#### Task objective
Reproduce every entry word for word.
*** Opening of Provided entries ***
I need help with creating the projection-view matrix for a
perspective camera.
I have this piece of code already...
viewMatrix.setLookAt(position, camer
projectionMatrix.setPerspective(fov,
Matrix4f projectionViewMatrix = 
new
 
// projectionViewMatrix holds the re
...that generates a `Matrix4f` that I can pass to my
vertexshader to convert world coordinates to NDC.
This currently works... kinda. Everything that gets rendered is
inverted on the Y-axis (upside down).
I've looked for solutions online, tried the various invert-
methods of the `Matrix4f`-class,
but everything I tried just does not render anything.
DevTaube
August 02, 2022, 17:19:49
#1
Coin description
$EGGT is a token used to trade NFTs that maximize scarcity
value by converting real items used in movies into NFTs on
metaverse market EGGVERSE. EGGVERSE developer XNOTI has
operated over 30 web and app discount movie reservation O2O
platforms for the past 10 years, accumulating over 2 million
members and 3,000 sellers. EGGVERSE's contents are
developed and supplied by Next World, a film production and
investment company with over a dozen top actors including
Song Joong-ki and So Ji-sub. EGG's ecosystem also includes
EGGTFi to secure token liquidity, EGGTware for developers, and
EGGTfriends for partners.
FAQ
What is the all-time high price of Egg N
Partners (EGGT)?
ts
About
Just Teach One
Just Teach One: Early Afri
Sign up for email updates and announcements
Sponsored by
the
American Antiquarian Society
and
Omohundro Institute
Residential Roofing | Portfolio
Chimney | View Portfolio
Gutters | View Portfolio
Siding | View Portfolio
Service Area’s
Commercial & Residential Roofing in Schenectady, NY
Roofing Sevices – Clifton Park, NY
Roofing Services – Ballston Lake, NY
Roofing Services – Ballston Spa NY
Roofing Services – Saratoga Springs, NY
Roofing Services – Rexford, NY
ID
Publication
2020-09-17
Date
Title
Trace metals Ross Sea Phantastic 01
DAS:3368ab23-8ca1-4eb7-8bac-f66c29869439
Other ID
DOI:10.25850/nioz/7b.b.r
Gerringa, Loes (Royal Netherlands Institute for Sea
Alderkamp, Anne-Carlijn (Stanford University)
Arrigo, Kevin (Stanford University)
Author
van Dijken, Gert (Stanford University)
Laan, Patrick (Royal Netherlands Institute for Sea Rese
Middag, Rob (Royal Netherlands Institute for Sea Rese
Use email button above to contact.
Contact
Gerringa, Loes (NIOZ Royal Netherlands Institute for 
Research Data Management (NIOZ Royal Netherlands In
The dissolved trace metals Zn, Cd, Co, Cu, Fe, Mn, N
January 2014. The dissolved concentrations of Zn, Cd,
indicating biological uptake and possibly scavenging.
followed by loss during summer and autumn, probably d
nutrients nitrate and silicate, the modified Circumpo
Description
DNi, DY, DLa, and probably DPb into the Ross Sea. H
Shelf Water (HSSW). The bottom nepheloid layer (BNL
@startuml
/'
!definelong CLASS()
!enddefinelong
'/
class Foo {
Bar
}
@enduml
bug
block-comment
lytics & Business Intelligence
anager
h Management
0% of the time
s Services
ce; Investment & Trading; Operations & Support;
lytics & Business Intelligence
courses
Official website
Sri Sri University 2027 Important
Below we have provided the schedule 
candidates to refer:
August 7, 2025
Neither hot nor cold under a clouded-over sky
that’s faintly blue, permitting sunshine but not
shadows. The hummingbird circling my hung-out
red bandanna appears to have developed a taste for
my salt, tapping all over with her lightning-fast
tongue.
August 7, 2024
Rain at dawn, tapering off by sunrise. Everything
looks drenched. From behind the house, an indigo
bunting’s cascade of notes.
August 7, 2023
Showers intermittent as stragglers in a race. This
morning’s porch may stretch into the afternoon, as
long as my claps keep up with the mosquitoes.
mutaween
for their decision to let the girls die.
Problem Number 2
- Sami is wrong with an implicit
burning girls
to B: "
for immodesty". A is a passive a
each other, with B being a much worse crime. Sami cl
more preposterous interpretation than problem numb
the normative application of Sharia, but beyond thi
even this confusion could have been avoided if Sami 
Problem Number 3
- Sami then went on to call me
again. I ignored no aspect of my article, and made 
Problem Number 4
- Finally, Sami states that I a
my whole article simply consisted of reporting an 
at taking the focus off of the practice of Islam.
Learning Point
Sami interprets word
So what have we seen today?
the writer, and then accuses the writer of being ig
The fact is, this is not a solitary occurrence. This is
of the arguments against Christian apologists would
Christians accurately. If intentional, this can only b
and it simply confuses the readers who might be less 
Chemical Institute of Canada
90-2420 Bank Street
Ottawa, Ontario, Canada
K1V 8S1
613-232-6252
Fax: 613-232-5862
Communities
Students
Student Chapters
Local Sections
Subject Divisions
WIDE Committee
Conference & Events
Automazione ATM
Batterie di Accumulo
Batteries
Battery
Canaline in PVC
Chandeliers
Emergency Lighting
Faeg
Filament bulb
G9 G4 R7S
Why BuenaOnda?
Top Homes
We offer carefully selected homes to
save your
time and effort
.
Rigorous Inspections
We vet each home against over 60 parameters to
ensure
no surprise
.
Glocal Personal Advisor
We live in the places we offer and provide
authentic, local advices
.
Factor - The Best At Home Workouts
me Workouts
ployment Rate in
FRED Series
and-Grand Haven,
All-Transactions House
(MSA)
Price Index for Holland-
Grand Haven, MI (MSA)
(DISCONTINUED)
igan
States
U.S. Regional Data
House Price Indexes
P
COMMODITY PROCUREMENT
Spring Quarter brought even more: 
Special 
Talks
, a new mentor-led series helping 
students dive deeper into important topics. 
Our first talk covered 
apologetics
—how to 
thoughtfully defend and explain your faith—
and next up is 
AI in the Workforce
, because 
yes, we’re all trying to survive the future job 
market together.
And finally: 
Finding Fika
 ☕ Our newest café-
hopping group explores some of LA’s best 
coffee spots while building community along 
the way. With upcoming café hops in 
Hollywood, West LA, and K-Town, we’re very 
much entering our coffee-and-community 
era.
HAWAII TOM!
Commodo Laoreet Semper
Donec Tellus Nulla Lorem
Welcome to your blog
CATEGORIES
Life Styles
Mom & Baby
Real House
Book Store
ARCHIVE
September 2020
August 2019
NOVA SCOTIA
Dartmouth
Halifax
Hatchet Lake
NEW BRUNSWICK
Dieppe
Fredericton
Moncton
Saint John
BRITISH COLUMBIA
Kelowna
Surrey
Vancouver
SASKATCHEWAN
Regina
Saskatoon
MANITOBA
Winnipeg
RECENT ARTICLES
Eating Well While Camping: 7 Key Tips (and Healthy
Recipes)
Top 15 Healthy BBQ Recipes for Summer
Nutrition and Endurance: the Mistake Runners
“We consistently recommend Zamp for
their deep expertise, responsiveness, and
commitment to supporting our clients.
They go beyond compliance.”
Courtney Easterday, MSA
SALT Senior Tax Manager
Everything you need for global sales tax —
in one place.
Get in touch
*** Close of Provided entries ***
#### Solution for this problem
I need help with creating the projection-view matrix for a
perspective camera.
I have this piece of code already...
viewMatrix.setLookAt(position, camer
projectionMatrix.setPerspective(fov,
Matrix4f projectionViewMatrix = 
new
 
// projectionViewMatrix holds the re
...that generates a `Matrix4f` that I can pass to my
vertexshader to convert world coordinates to NDC.
This currently works... kinda. Everything that gets rendered is
inverted on the Y-axis (upside down).
I've looked for solutions online, tried the various invert-
methods of the `Matrix4f`-class,
but everything I tried just does not render anything.
DevTaube
August 02, 2022, 17:19:49
#1
Coin description
$EGGT is a token used to trade NFTs that maximize scarcity
value by converting real items used in movies into NFTs on
metaverse market EGGVERSE. EGGVERSE developer XNOTI has
operated over 30 web and app discount movie reservation O2O
platforms for the past 10 years, accumulating over 2 million
members and 3,000 sellers. EGGVERSE's contents are
developed and supplied by Next World, a film production and
investment company with over a dozen top actors including
Song Joong-ki and So Ji-sub. EGG's ecosystem also includes
EGGTFi to secure token liquidity, EGGTware for developers, and
EGGTfriends for partners.
FAQ
What is the all-time high price of Egg N
Partners (EGGT)?
ts
About
Just Teach One
Just Teach One: Early Afri
Sign up for email updates and announcements
Sponsored by
the
American Antiquarian Society
and
Omohundro Institute
Residential Roofing | Portfolio
Chimney | View Portfolio
Gutters | View Portfolio
Siding | View Portfolio
Service Area’s
Commercial & Residential Roofing in Schenectady, NY
Roofing Sevices – Clifton Park, NY
Roofing Services – Ballston Lake, NY
Roofing Services – Ballston Spa NY
Roofing Services – Saratoga Springs, NY
Roofing Services – Rexford, NY
ID
Publication
2020-09-17
Date
Title
Trace metals Ross Sea Phantastic 01
DAS:3368ab23-8ca1-4eb7-8bac-f66c29869439
Other ID
DOI:10.25850/nioz/7b.b.r
Gerringa, Loes (Royal Netherlands Institute for Sea
Alderkamp, Anne-Carlijn (Stanford University)
Arrigo, Kevin (Stanford University)
Author
van Dijken, Gert (Stanford University)
Laan, Patrick (Royal Netherlands Institute for Sea Rese
Middag, Rob (Royal Netherlands Institute for Sea Rese
Use email button above to contact.
Contact
Gerringa, Loes (NIOZ Royal Netherlands Institute for 
Research Data Management (NIOZ Royal Netherlands In
The dissolved trace metals Zn, Cd, Co, Cu, Fe, Mn, N
January 2014. The dissolved concentrations of Zn, Cd,
indicating biological uptake and possibly scavenging.
followed by loss during summer and autumn, probably d
nutrients nitrate and silicate, the modified Circumpo
Description
DNi, DY, DLa, and probably DPb into the Ross Sea. H
Shelf Water (HSSW). The bottom nepheloid layer (BNL
@startuml
/'
!definelong CLASS()
!enddefinelong
'/
class Foo {
Bar
}
@enduml
bug
block-comment
lytics & Business Intelligence
anager
h Management
0% of the time
s Services
ce; Investment & Trading; Operations & Support;
lytics & Business Intelligence
courses
Official website
Sri Sri University 2027 Important
Below we have provided the schedule 
candidates to refer:
August 7, 2025
Neither hot nor cold under a clouded-over sky
that’s faintly blue, permitting sunshine but not
shadows. The hummingbird circling my hung-out
red bandanna appears to have developed a taste for
my salt, tapping all over with her lightning-fast
tongue.
August 7, 2024
Rain at dawn, tapering off by sunrise. Everything
looks drenched. From behind the house, an indigo
bunting’s cascade of notes.
August 7, 2023
Showers intermittent as stragglers in a race. This
morning’s porch may stretch into the afternoon, as
long as my claps keep up with the mosquitoes.
mutaween
for their decision to let the girls die.
Problem Number 2
- Sami is wrong with an implicit
burning girls
to B: "
for immodesty". A is a passive a
each other, with B being a much worse crime. Sami cl
more preposterous interpretation than problem numb
the normative application of Sharia, but beyond thi
even this confusion could have been avoided if Sami 
Problem Number 3
- Sami then went on to call me
again. I ignored no aspect of my article, and made 
Problem Number 4
- Finally, Sami states that I a
my whole article simply consisted of reporting an 
at taking the focus off of the practice of Islam.
Learning Point
Sami interprets word
So what have we seen today?
the writer, and then accuses the writer of being ig
The fact is, this is not a solitary occurrence. This is
of the arguments against Christian apologists would
Christians accurately. If intentional, this can only b
and it simply confuses the readers who might be less 
Chemical Institute of Canada
90-2420 Bank Street
Ottawa, Ontario, Canada
K1V 8S1
613-232-6252
Fax: 613-232-5862
Communities
Students
Student Chapters
Local Sections
Subject Divisions
WIDE Committee
Conference & Events
Automazione ATM
Batterie di Accumulo
Batteries
Battery
Canaline in PVC
Chandeliers
Emergency Lighting
Faeg
Filament bulb
G9 G4 R7S
Why BuenaOnda?
Top Homes
We offer carefully selected homes to
save your
time and effort
.
Rigorous Inspections
We vet each home against over 60 parameters to
ensure
no surprise
.
Glocal Personal Advisor
We live in the places we offer and provide
authentic, local advices
.
Factor - The Best At Home Workouts
me Workouts
ployment Rate in
FRED Series
and-Grand Haven,
All-Transactions House
(MSA)
Price Index for Holland-
Grand Haven, MI (MSA)
(DISCONTINUED)
igan
States
U.S. Regional Data
House Price Indexes
P
COMMODITY PROCUREMENT
Spring Quarter brought even more: 
Special 
Talks
, a new mentor-led series helping 
students dive deeper into important topics. 
Our first talk covered 
apologetics
—how to 
thoughtfully defend and explain your faith—
and next up is 
AI in the Workforce
, because 
yes, we’re all trying to survive the future job 
market together.
And finally: 
Finding Fika
 ☕ Our newest café-
hopping group explores some of LA’s best 
coffee spots while building community along 
the way. With upcoming café hops in 
Hollywood, West LA, and K-Town, we’re very 
much entering our coffee-and-community 
era.
HAWAII TOM!
Commodo Laoreet Semper
Donec Tellus Nulla Lorem
Welcome to your blog
CATEGORIES
Life Styles
Mom & Baby
Real House
Book Store
ARCHIVE
September 2020
August 2019
NOVA SCOTIA
Dartmouth
Halifax
Hatchet Lake
NEW BRUNSWICK
Dieppe
Fredericton
Moncton
Saint John
BRITISH COLUMBIA
Kelowna
Surrey
Vancouver
SASKATCHEWAN
Regina
Saskatoon
MANITOBA
Winnipeg
RECENT ARTICLES
Eating Well While Camping: 7 Key Tips (and Healthy
Recipes)
Top 15 Healthy BBQ Recipes for Summer
Nutrition and Endurance: the Mistake Runners
“We consistently recommend Zamp for
their deep expertise, responsiveness, and
commitment to supporting our clients.
They go beyond compliance.”
Courtney Easterday, MSA
SALT Senior Tax Manager
Everything you need for global sales tax —
in one place.
Get in touch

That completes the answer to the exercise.